── DATASET EXCERPTS ──

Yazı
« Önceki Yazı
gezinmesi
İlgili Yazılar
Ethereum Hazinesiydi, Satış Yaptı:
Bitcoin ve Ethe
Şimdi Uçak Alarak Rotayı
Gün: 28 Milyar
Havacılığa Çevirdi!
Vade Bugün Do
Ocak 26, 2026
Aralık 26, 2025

───

* [WHAT YOU WILL DO]: Return every line of the data above word for word, in the same order.

* [SOLUTION TO THE EXERCISE]:
Yazı
« Önceki Yazı
gezinmesi
İlgili Yazılar
Ethereum Hazinesiydi, Satış Yaptı:
Bitcoin ve Ethe
Şimdi Uçak Alarak Rotayı
Gün: 28 Milyar
Havacılığa Çevirdi!
Vade Bugün Do
Ocak 26, 2026
Aralık 26, 2025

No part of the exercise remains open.